Wednesday, October 21, 2020

Fruit Popsicles

We eat a wide variety of fruits here, but lately the addition of our own berries in the yard and those from our CSA share have challenged even us to keep up.  Today I found myself with a counter full of small containers of black raspberries and gooseberries, a couple of rapidly browning bananas, a couple of limes, and some frozen organic strawberries.  Our first real heat wave had me thinking of smoothies, but then I remembered the popsicle mold that came home a couple of months ago…

all fruit 1
Years ago, working in a factory that had no air-conditioning, I discovered that fruit can make a huge difference in extreme heat.  Later when we worked long days in costume at a renaissance festival, strawberry and banana smoothies saved us on many afternoons. 

There have been a lot of pictures and recipes for fresh fruit popsicles showing up on the various social media sites lately, but the thought of whole chunks of frozen fruit molded into a solid form, while beautiful, in reality seems like it would be messy.  I got out the blender instead.

The basic “recipe” was 2 small bananas, a generous handful of frozen strawberries, an equally generous handful of mixed wild berries, and about 1/4 lime (rind and all).  About 1/4 cup of water was added to help the blender, but that probably wasn’t necessary.  It was good, though.

all fruit 2
The resulting fruity goop was naturally sweet and thick.  It poured easily into the molds.  The part that didn’t fit into the mold was delicious, and the tiny chunks of lime rind were really a nice addition – as were the tiny fruit seeds.

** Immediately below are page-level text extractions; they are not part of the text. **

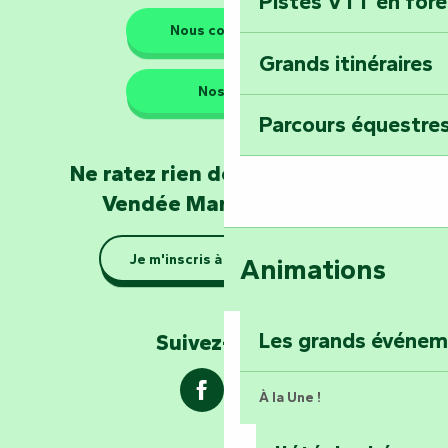
Pistes VTT en for
Les gardiens de la nature
Nous contacter
Grands itinéraires
Emportez un fra
Nos QG
Poitevin : Les Dr
Parcours équestres
Devenez soigneur
Ne ratez rien de l'actualité en
de Mervent
Vendée Marais Poitevin
Se la couler douc
Je m'inscris à la newsletter
Animations
barque dans le Ma
Explorez la colli
Les grands événe
Suivez-nous !
À la Une !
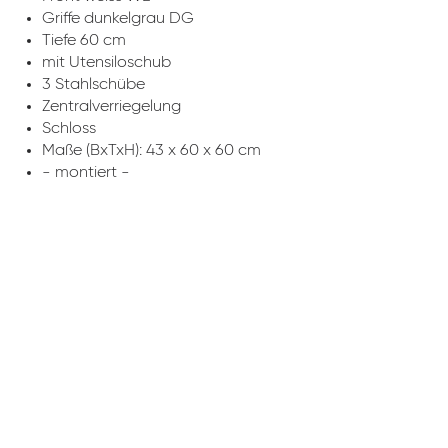
Griffe dunkelgrau DG
Tiefe 60 cm
mit Utensiloschub
3 Stahlschübe
Zentralverriegelung
Schloss
Maße (BxTxH): 43 x 60 x 60 cm
- montiert -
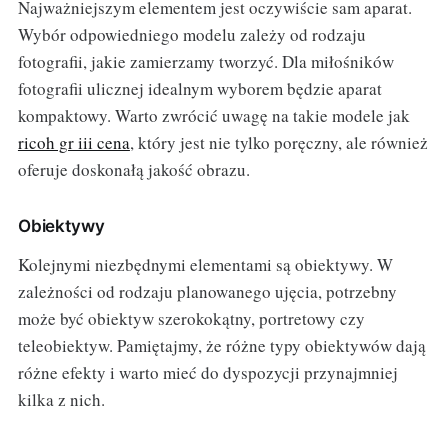
Najważniejszym elementem jest oczywiście sam aparat.
Wybór odpowiedniego modelu zależy od rodzaju
fotografii, jakie zamierzamy tworzyć. Dla miłośników
fotografii ulicznej idealnym wyborem będzie aparat
kompaktowy. Warto zwrócić uwagę na takie modele jak
ricoh gr iii cena
, który jest nie tylko poręczny, ale również
oferuje doskonałą jakość obrazu.
Obiektywy
Kolejnymi niezbędnymi elementami są obiektywy. W
zależności od rodzaju planowanego ujęcia, potrzebny
może być obiektyw szerokokątny, portretowy czy
teleobiektyw. Pamiętajmy, że różne typy obiektywów dają
różne efekty i warto mieć do dyspozycji przynajmniej
kilka z nich.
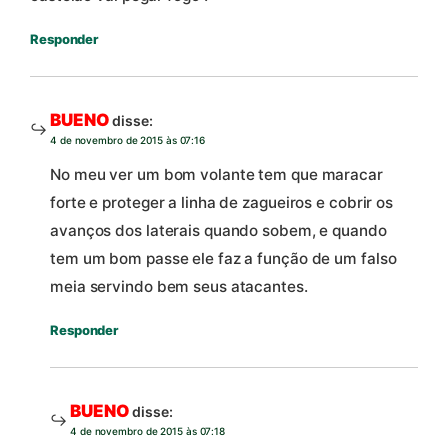
Responder
BUENO
disse:
4 de novembro de 2015 às 07:16
No meu ver um bom volante tem que maracar
forte e proteger a linha de zagueiros e cobrir os
avanços dos laterais quando sobem, e quando
tem um bom passe ele faz a função de um falso
meia servindo bem seus atacantes.
Responder
BUENO
disse:
4 de novembro de 2015 às 07:18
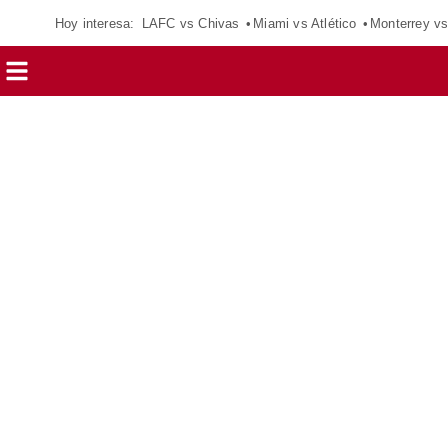
Hoy interesa:
LAFC vs Chivas
Miami vs Atlético
Monterrey vs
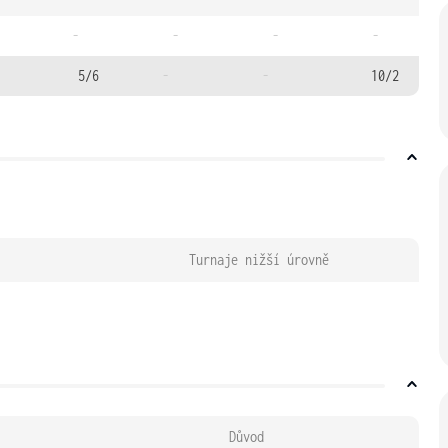
-
-
-
-
5/6
-
-
10/2
Turnaje nižší úrovně
Důvod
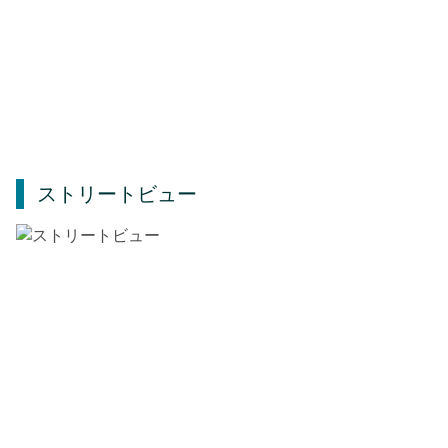
ストリートビュー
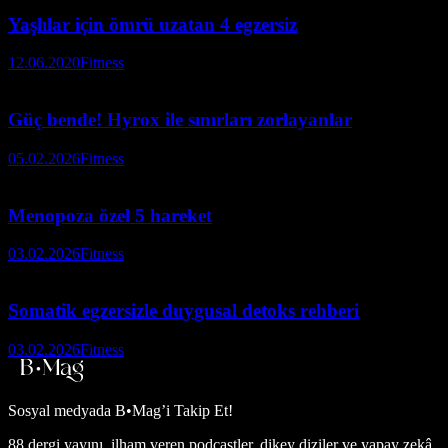
Yaşlılar için ömrü uzatan 4 egzersiz
12.06.2020
Fitness
Güç bende! Hyrox ile sınırları zorlayanlar
05.02.2026
Fitness
Menopoza özel 5 hareket
03.02.2026
Fitness
Somatik egzersizle duygusal detoks rehberi
03.02.2026
Fitness
Sosyal medyada
B•Mag’i Takip Et!
88 dergi yayını, ilham veren podcastler, dikey diziler ve yapay zekâ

Into the freezer for a few hours, and the popsicles were ready.  Delicious! 

all fruit 3

This is definitely something I’ll be doing all summer, but the popsicle molds probably won’t be a part of it.  Reusable lidded cups would work much better for us.  We’re all adults, and it is murder getting those molds to let go without pulling the stick out.

Peaches will soon be ready, and all of the luscious summer fruits – melons, berries, nectarines, pineapple… I can’t think of a fruit that wouldn’t work.  Herbs could be added too, but for the most part concentrated infusions in place of the water used above seem that they’d be best.  Give it a try if you find you have leftover fruit.  The banana gives it a creamier texture without overwhelming the flavor of the other fruits.